ФРАГМЕНТ ТЕКСТА:
● ● ● ● ●
Ситуация стала меняться после войны, когда занялись для начала восстановлением домов, пострадавших от обстрелов. Тогда Николай Баранов высказал мысль, что центр нужно не просто отремонтировать, но и постараться в процессе лучше приспособить его к жизни. Он предложил делить большие квартиры на более скромные по размеру, создавать просторные дворы и новые зеленые зоны за счет разрушенных внутридворовых построек, а иногда и целых домов, если они не представляли собой особой ценности.
За ремонт доходных домов долгое время не брались не только из-за безразличия или недостатка собственно средств на проведение работ. Для того чтобы полностью реконструировать здание, нужно было на время или навсегда куда-то поселить его жильцов, а город десятилетиями находился в состоянии жилищного кризиса.
Начало массового индустриального домостроения изменило ситуацию, и появилась пусть сначала небольшая, но все же возможность для маневра. Постепенно с конца 1950-х годов доходные дома стали ремонтировать. Обитателей зданий, подлежащих реконструкции, либо временно переселяли в другую квартиру или комнату, либо заставляли насовсем переехать в спальные районы. Многим из тех, кто жил в особенной тесноте или слишком неудобных помещениях вроде подвалов, такая перспектива казалась заманчивой, но кто-то воспринимал ее и драматично.
Капитальный ремонт зданий в историческом центре представлял собой нетривиальную задачу. Нужно было принять множество решений: в каких случаях стоит менять планировку квартир, какие из внутридворовых помещений можно сносить, что из исторического облика зданий необходимо непременно сохранить, а что из утраченного — восстановить. Для разработки программы капитального ремонта исторического центра Ленинграда создали специальную организацию «Ленжилпроект», позже переименованную в «ЛенжилНИИпроект».
● ● ● ● ●
ЗАДАНИЕ: Какую организацию, согласно фрагменту, создали для разработки программы капитального ремонта исторического центра Ленинграда? Отвечайте, опираясь только на фрагмент.

ИСХОДНЫЕ ДАННЫЕ:
● ● ● ● ●
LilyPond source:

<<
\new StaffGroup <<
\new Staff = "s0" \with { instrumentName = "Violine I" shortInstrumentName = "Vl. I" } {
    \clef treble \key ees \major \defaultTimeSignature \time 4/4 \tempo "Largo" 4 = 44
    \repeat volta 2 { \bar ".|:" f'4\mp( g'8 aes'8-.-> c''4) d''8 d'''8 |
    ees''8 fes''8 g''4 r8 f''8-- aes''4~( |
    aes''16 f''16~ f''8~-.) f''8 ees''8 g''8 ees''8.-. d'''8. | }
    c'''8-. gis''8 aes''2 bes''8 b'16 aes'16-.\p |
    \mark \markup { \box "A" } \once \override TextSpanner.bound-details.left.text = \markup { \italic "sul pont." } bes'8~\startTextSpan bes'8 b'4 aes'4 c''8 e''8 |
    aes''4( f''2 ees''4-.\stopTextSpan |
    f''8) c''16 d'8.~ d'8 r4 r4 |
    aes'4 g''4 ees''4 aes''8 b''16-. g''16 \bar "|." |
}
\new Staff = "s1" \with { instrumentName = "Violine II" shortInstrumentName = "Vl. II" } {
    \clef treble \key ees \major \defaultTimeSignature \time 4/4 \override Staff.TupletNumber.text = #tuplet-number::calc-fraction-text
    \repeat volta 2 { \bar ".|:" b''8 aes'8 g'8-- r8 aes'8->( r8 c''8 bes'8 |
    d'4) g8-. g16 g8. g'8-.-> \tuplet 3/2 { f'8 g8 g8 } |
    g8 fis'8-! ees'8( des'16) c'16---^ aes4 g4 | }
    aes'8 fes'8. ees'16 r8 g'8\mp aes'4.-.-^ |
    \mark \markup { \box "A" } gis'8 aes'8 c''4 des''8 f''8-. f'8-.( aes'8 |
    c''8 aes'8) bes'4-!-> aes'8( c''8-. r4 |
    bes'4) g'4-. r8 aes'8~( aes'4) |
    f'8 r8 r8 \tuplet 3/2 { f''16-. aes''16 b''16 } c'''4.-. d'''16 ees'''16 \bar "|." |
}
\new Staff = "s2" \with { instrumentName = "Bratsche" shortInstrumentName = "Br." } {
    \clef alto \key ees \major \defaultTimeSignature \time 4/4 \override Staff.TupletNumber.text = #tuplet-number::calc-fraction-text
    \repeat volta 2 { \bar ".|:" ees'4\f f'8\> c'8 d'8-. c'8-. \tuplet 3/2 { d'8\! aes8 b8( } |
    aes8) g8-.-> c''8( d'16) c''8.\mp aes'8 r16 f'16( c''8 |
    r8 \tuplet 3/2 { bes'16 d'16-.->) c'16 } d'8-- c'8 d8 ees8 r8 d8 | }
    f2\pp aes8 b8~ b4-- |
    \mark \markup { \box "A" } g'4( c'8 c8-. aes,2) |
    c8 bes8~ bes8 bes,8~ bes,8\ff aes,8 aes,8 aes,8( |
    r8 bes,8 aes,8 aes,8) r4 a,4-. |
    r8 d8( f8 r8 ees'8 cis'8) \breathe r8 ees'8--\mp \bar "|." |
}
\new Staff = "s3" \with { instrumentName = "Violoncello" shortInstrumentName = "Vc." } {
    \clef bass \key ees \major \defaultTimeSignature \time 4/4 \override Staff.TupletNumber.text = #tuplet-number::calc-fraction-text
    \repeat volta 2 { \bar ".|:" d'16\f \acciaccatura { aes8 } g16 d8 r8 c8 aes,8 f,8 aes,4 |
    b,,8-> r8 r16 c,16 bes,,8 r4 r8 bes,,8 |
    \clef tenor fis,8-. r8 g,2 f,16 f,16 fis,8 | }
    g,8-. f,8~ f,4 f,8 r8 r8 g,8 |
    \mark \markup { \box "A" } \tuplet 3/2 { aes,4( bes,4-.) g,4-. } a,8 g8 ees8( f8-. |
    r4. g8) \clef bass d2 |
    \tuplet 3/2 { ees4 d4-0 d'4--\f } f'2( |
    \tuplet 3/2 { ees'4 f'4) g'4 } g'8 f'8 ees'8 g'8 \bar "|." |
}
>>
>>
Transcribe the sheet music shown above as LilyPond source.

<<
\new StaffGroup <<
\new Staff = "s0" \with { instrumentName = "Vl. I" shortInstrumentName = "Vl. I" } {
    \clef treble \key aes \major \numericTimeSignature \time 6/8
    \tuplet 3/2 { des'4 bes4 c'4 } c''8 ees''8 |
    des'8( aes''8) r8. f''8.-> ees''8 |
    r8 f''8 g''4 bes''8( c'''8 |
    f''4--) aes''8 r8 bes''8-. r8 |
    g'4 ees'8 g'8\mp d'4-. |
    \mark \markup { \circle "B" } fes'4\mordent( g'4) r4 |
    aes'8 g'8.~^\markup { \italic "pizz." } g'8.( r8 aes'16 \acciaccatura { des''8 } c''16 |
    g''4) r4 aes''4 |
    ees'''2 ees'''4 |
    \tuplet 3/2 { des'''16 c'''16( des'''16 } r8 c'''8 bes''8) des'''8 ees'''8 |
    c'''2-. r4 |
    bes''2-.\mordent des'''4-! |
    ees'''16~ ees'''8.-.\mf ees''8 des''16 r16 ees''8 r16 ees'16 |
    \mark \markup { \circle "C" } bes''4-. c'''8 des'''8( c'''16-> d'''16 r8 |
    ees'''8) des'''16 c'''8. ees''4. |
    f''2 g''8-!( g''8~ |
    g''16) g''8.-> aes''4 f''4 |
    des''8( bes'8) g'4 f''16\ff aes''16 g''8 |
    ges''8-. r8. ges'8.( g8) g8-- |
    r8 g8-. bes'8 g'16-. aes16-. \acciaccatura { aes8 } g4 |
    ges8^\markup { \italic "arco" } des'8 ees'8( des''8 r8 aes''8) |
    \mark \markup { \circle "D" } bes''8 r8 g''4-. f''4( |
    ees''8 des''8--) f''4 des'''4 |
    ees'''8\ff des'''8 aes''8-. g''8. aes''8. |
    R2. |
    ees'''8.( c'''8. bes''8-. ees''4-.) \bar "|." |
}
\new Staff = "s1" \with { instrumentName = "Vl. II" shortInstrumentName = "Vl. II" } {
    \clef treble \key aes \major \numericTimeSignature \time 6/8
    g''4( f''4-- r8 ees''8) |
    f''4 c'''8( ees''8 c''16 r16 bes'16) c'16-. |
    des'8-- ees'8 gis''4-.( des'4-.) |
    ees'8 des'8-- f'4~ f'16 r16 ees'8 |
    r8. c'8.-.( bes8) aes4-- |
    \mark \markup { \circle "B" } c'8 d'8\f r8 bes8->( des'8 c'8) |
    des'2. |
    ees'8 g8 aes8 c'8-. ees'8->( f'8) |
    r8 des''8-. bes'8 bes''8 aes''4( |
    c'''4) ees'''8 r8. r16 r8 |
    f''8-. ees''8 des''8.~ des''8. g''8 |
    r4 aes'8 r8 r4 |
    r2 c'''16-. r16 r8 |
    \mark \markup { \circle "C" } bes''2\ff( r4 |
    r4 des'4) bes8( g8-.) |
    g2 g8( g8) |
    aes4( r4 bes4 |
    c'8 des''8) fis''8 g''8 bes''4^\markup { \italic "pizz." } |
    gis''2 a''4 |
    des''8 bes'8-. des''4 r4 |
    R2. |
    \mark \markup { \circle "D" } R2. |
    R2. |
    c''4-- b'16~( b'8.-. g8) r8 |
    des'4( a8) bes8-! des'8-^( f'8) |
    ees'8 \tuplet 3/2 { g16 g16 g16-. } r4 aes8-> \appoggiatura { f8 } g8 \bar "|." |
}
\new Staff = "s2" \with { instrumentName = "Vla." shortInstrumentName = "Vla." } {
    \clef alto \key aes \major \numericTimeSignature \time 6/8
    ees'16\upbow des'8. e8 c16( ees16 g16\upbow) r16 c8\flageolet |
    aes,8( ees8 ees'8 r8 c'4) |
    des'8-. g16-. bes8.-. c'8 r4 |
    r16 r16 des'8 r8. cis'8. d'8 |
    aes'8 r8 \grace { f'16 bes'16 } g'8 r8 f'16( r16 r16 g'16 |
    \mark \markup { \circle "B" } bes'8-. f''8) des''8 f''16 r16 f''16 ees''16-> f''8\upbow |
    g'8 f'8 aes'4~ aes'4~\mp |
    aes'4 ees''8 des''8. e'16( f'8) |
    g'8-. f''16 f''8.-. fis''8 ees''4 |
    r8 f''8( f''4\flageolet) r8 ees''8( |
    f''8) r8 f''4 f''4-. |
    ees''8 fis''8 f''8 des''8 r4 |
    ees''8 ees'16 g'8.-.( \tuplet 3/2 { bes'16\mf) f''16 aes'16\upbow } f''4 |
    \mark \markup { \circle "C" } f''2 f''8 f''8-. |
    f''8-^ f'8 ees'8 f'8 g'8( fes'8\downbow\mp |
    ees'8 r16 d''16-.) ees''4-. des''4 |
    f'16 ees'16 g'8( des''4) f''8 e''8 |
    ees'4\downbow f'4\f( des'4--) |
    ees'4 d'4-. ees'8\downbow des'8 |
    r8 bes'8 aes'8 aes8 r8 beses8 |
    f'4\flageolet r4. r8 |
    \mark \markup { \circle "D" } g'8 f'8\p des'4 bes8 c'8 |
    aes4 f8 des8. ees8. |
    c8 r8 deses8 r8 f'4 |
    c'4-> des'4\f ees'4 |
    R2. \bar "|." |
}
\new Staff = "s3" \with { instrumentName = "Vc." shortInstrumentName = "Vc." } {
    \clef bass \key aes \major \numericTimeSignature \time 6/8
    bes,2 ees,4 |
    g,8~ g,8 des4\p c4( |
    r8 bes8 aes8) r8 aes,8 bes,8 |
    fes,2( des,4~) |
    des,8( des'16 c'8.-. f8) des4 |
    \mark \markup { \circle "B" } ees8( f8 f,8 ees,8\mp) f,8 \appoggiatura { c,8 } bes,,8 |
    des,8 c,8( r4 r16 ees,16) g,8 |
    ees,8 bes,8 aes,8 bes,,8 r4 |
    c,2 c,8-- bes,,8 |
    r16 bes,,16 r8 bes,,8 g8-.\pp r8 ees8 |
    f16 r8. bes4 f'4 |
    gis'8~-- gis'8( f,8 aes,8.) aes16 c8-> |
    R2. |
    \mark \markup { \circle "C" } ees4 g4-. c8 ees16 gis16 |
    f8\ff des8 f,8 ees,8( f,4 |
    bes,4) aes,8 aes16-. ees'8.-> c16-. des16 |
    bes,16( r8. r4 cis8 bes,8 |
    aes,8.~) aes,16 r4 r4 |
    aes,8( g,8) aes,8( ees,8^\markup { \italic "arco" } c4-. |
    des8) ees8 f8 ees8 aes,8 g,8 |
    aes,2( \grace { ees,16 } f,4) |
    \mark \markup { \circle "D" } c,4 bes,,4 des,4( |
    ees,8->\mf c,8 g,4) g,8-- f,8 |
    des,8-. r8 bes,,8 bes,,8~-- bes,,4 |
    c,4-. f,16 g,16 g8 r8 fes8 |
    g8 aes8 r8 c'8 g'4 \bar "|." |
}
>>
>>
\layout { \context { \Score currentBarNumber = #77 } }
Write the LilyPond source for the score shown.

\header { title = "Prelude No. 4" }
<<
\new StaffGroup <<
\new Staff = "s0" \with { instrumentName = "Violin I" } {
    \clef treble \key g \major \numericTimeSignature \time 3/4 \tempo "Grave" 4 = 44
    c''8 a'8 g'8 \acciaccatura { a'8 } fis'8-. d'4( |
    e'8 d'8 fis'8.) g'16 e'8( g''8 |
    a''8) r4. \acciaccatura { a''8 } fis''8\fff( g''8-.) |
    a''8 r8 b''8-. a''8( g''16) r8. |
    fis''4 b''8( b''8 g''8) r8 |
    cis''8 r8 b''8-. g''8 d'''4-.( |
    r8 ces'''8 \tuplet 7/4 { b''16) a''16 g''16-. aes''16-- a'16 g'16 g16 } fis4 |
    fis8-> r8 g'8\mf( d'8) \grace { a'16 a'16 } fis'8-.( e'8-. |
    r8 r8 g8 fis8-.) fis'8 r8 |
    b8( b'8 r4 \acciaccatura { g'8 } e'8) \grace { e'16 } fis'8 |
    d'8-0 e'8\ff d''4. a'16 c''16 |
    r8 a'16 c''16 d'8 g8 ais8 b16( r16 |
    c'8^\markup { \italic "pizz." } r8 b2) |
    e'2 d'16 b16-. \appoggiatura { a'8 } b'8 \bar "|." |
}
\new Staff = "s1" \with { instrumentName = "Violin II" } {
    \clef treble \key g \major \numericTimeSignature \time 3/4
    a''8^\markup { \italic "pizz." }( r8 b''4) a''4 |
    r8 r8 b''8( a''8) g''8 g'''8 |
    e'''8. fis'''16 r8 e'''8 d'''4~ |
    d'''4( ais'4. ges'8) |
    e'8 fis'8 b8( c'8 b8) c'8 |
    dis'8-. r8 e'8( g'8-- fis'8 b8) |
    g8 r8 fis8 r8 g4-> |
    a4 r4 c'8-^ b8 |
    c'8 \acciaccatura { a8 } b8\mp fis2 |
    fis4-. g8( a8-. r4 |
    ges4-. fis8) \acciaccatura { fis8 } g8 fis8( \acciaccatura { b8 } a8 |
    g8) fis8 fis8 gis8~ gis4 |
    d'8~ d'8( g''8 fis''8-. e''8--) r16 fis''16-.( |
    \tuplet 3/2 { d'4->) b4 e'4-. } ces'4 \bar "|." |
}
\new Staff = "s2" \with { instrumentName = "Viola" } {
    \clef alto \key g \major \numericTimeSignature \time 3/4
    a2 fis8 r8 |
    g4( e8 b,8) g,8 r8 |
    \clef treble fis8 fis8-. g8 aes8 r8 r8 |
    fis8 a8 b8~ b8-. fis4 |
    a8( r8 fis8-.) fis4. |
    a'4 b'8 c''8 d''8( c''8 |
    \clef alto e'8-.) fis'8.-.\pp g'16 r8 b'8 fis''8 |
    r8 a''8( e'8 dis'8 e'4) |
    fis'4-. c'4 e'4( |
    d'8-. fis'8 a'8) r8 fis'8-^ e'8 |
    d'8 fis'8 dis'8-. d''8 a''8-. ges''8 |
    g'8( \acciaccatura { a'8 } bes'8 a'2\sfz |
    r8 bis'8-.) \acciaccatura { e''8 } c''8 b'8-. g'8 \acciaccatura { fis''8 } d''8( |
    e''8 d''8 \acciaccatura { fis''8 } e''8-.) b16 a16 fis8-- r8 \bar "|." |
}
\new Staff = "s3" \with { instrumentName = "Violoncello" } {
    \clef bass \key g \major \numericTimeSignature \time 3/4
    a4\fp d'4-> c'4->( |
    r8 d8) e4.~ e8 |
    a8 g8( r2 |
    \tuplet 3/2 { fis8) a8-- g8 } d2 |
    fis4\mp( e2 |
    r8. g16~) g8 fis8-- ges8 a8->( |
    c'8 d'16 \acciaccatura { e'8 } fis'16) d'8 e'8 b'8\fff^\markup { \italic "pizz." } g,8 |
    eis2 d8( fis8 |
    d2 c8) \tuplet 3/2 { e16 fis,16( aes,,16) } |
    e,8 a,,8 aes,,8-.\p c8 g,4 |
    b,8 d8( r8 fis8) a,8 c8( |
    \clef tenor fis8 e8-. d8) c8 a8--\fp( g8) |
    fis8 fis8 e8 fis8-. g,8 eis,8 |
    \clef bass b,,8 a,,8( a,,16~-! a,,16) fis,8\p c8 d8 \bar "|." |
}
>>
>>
● ● ● ● ●
ОТВЕТ: Организацию «Ленжилпроект», позже переименованную в «ЛенжилНИИпроект».